Teknologi AI Bisa Berperan untuk Memitigasi Ancaman Siber

Teknologi AI Bisa Berperan untuk Memitigasi Ancaman Siber

(artificial intelligence/AI)

Inspirasi Gue - Teknologi kecerdasan buatan (artificial intelligence/AI) bisa berperan penting dalam meningkatkan efisiensi dan efektifitas pekerjaan di era transformasi digital.
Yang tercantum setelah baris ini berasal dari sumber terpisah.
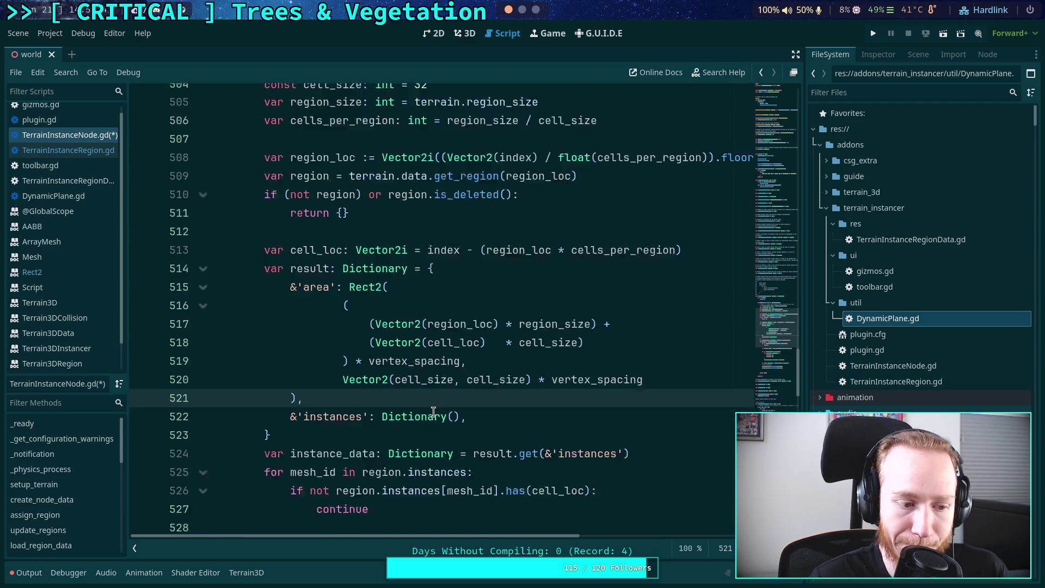
scroll(343, 404, "down", 4)
left_click(577, 410)
left_click(669, 399, "shift")
key("BackSpace")
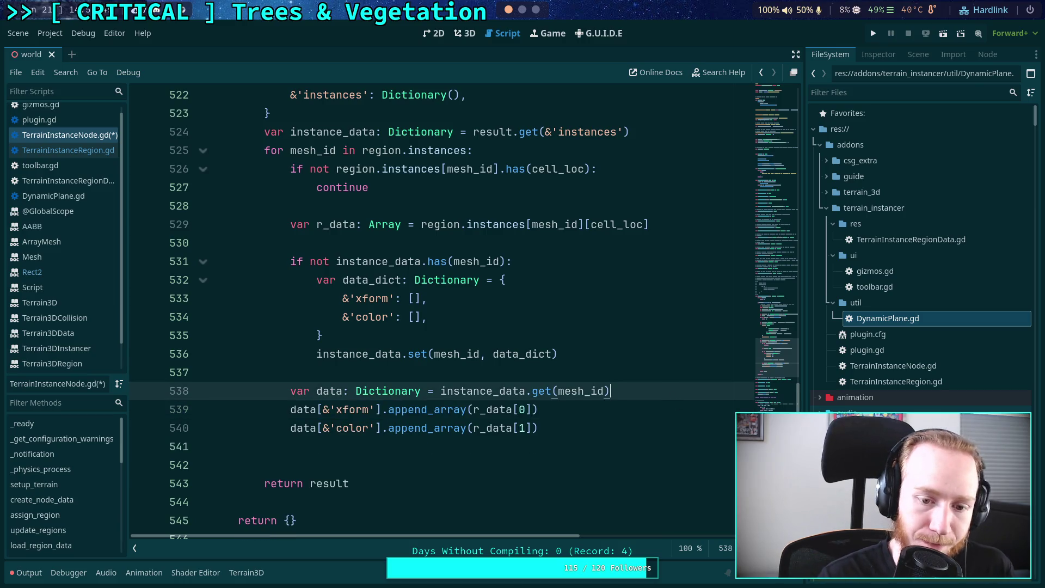
left_click(455, 459)
left_click(461, 445)
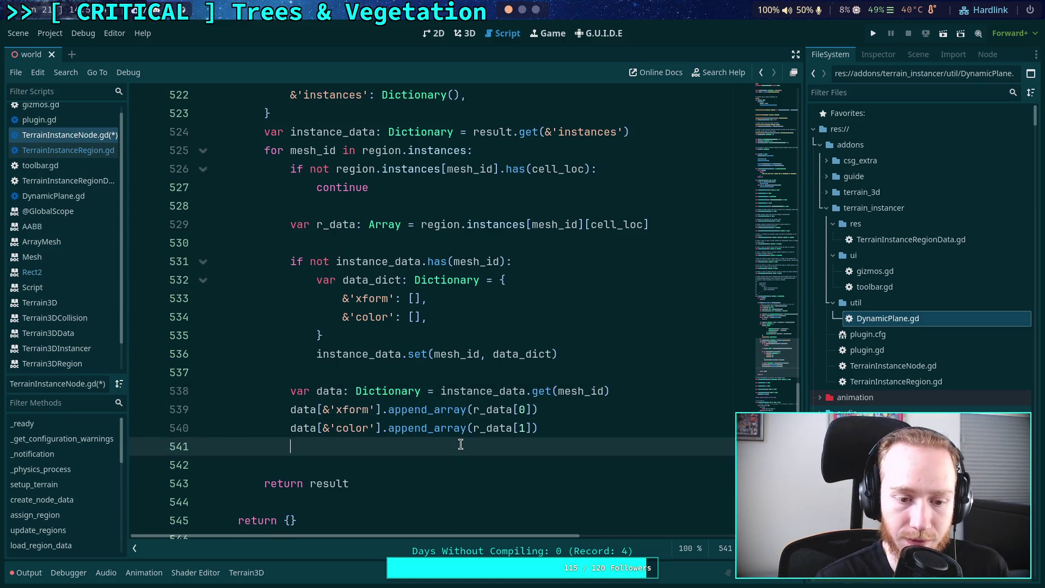
key("BackSpace")
key("ctrl+s")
Salah satunya, teknologi AI pun bisa dioptimalkan untuk memitigasi dan meningkatkan keamanan siber yang menyasar sebuah organiasi maupun perusahaan.

Microsoft, salah satu raksasa teknologi global, baru-baru ini, telah merilis Digital Defense Report 2024, sebuah laporan tahunan yang memberikan gambaran perkembangan terbaru lanskap keamanan siber global.
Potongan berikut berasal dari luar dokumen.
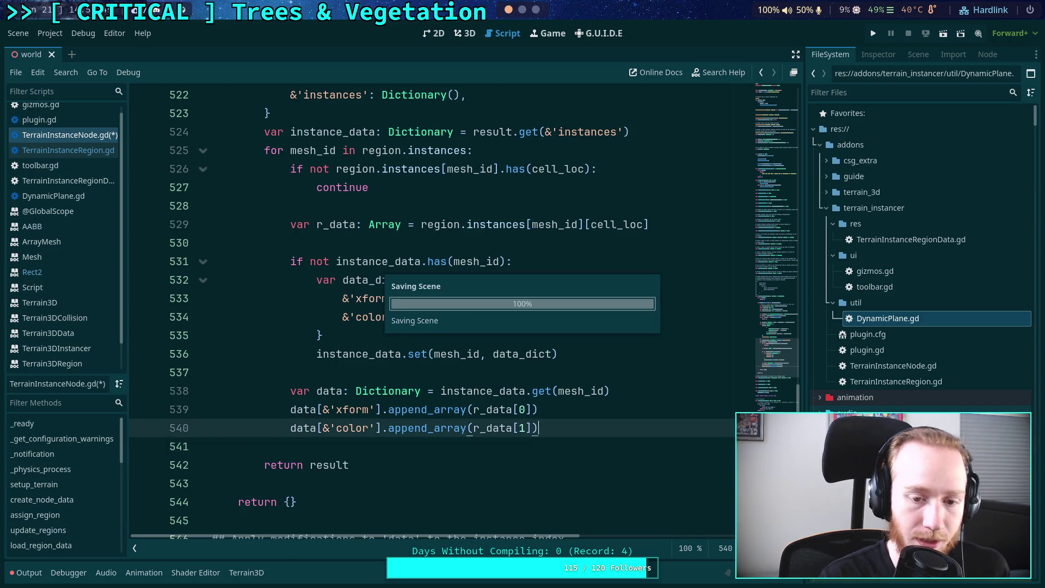
Unfold set_instance_data and trace uses of its data parameter, ending at line 551
scroll(430, 444, "down", 5)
Laporan tersebut menyoroti tiga perubahan signifikan dalam karakteristik ancaman dan serangan siber yang terjadi di berbagai negara, mulai dari ancaman serangan siber ransomwarefraud, hingga identity and social engineering.

National Technology Officer Microsoft Indonesia Panji Wasmana mengatakan, wawasan awal pun menemukan bahwa AI bisa dimanfaatkan untuk membentuk lanskap keamanan siber, membekali para cyber defender dengan berbagai alat yang ampuh untuk mendeteksi, dan menangkal berbagai ancaman yang terus berkembang dengan ketepatan yang makin tinggi.

“Di tengah keterbatasan jumlah tenaga kerja di bidang keamanan siber, AI dapat mengurangi beban kerja dan mempercepat identifikasi dan penanganan sebuah breach, yang tanpa AI rata-rata memakan waktu 277 hari,” ujar Panji, dalam keterangannya, dikutip Jumat (1/11/2024).

Sementara itu, lanjut dia, sejumlah area utama pemanfaatan AI dalam operasional keamanan siber, misalnya, pertama, bisa dimanfaatkan untuk melindungi penyortiran permintaan dan tiket. Penggunaan model bahasa besar (LLM) untuk memutuskan bagaimana merespons permintaan dan tiket berdasarkan cara penanganan sebelumnya.

“Penggunaan LLM dalam skenario ini menghemat sekitar 20 jam per orang setiap minggu untuk salah satu tim respons internal Microsoft,” ungkap Panji.

Kedua, memperkuat penilaian risiko. Hal ini dilakukan dengan memanfaatkan pengetahuan organisasi yang tidak terstruktur dan preseden historis untuk memperkaya faktor-faktor yang menentukan risiko.

Ketiga, belajar dari pengalaman sebelumnya. “Menggunakan LLM untuk mengolah data terkait insiden, pelanggaran, dan peristiwa (insiden siber) sebelumnya untuk menemukan pembelajaran berharga yang membantu organisasi mendapatkan pandangan komprehensif tentang hal-hal yang sebelumnya pernah terjadi,” tuturnya.

Sementara itu, Panji juga mengingatkan bahwa persoalan keamanan siber merupakan sebuah team sport, di mana semua orang, tidak hanya tim teknologi infornasi (TI), mengambil peran penting di dalamnya. Setiap individu juga perlu punya pemahaman yang baik dalam praktik keamanan siber yang mumpuni.

Karena itu, di tengah era transformasi AI, setiap individu dihadapkan dengan berbagai kemajuan yang menjanjikan, sekaligus tantangan yang menakutkan seperti penargetan canggih yang didukung AI.

“Di sini, mengetahui tanda awal ancaman siber merupakan suatu keunggulan, dan kolaborasi antara pemerintah dengan pelaku industri menjadi kunci pertahanan siber di era AI,” ucap Panji.